== Instructions to follow ==
Reproduce the listing that follows with no differences at all.

== Provided material ==
····················

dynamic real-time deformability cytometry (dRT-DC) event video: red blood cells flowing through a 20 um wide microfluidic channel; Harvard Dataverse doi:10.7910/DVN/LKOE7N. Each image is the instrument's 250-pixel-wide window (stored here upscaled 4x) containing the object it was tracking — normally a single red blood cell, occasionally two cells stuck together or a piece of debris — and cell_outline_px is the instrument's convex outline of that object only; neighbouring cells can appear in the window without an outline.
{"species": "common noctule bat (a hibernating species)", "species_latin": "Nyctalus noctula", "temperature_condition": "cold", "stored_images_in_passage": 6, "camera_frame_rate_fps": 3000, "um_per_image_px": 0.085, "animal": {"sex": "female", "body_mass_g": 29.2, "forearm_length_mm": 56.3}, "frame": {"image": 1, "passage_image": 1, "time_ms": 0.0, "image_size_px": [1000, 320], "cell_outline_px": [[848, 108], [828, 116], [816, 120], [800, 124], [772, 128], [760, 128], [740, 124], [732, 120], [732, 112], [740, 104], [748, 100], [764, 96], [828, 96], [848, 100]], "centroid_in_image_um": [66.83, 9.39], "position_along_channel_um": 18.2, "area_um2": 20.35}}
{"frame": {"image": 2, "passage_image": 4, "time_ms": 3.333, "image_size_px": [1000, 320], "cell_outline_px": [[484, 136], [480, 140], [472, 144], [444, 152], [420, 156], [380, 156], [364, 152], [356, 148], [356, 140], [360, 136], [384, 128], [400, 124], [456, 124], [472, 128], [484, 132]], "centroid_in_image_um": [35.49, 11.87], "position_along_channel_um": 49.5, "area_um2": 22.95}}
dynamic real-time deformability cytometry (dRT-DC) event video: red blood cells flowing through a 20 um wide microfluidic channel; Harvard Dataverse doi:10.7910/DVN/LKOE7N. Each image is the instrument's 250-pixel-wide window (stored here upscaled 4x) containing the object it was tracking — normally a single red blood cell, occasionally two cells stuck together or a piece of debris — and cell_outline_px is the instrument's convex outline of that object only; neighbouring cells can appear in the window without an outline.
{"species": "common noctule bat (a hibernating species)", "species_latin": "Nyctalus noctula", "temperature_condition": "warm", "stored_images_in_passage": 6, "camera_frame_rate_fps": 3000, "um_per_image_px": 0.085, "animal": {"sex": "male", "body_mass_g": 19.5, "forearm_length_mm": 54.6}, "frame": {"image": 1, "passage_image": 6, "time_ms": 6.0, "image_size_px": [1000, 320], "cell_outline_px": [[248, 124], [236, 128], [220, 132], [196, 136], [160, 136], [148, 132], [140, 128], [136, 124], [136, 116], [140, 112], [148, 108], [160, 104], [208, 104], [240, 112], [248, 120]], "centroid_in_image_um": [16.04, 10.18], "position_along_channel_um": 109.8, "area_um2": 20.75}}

····················

== Correct output ==
dynamic real-time deformability cytometry (dRT-DC) event video: red blood cells flowing through a 20 um wide microfluidic channel; Harvard Dataverse doi:10.7910/DVN/LKOE7N. Each image is the instrument's 250-pixel-wide window (stored here upscaled 4x) containing the object it was tracking — normally a single red blood cell, occasionally two cells stuck together or a piece of debris — and cell_outline_px is the instrument's convex outline of that object only; neighbouring cells can appear in the window without an outline.
{"species": "common noctule bat (a hibernating species)", "species_latin": "Nyctalus noctula", "temperature_condition": "cold", "stored_images_in_passage": 6, "camera_frame_rate_fps": 3000, "um_per_image_px": 0.085, "animal": {"sex": "female", "body_mass_g": 29.2, "forearm_length_mm": 56.3}, "frame": {"image": 1, "passage_image": 1, "time_ms": 0.0, "image_size_px": [1000, 320], "cell_outline_px": [[848, 108], [828, 116], [816, 120], [800, 124], [772, 128], [760, 128], [740, 124], [732, 120], [732, 112], [740, 104], [748, 100], [764, 96], [828, 96], [848, 100]], "centroid_in_image_um": [66.83, 9.39], "position_along_channel_um": 18.2, "area_um2": 20.35}}
{"frame": {"image": 2, "passage_image": 4, "time_ms": 3.333, "image_size_px": [1000, 320], "cell_outline_px": [[484, 136], [480, 140], [472, 144], [444, 152], [420, 156], [380, 156], [364, 152], [356, 148], [356, 140], [360, 136], [384, 128], [400, 124], [456, 124], [472, 128], [484, 132]], "centroid_in_image_um": [35.49, 11.87], "position_along_channel_um": 49.5, "area_um2": 22.95}}
dynamic real-time deformability cytometry (dRT-DC) event video: red blood cells flowing through a 20 um wide microfluidic channel; Harvard Dataverse doi:10.7910/DVN/LKOE7N. Each image is the instrument's 250-pixel-wide window (stored here upscaled 4x) containing the object it was tracking — normally a single red blood cell, occasionally two cells stuck together or a piece of debris — and cell_outline_px is the instrument's convex outline of that object only; neighbouring cells can appear in the window without an outline.
{"species": "common noctule bat (a hibernating species)", "species_latin": "Nyctalus noctula", "temperature_condition": "warm", "stored_images_in_passage": 6, "camera_frame_rate_fps": 3000, "um_per_image_px": 0.085, "animal": {"sex": "male", "body_mass_g": 19.5, "forearm_length_mm": 54.6}, "frame": {"image": 1, "passage_image": 6, "time_ms": 6.0, "image_size_px": [1000, 320], "cell_outline_px": [[248, 124], [236, 128], [220, 132], [196, 136], [160, 136], [148, 132], [140, 128], [136, 124], [136, 116], [140, 112], [148, 108], [160, 104], [208, 104], [240, 112], [248, 120]], "centroid_in_image_um": [16.04, 10.18], "position_along_channel_um": 109.8, "area_um2": 20.75}}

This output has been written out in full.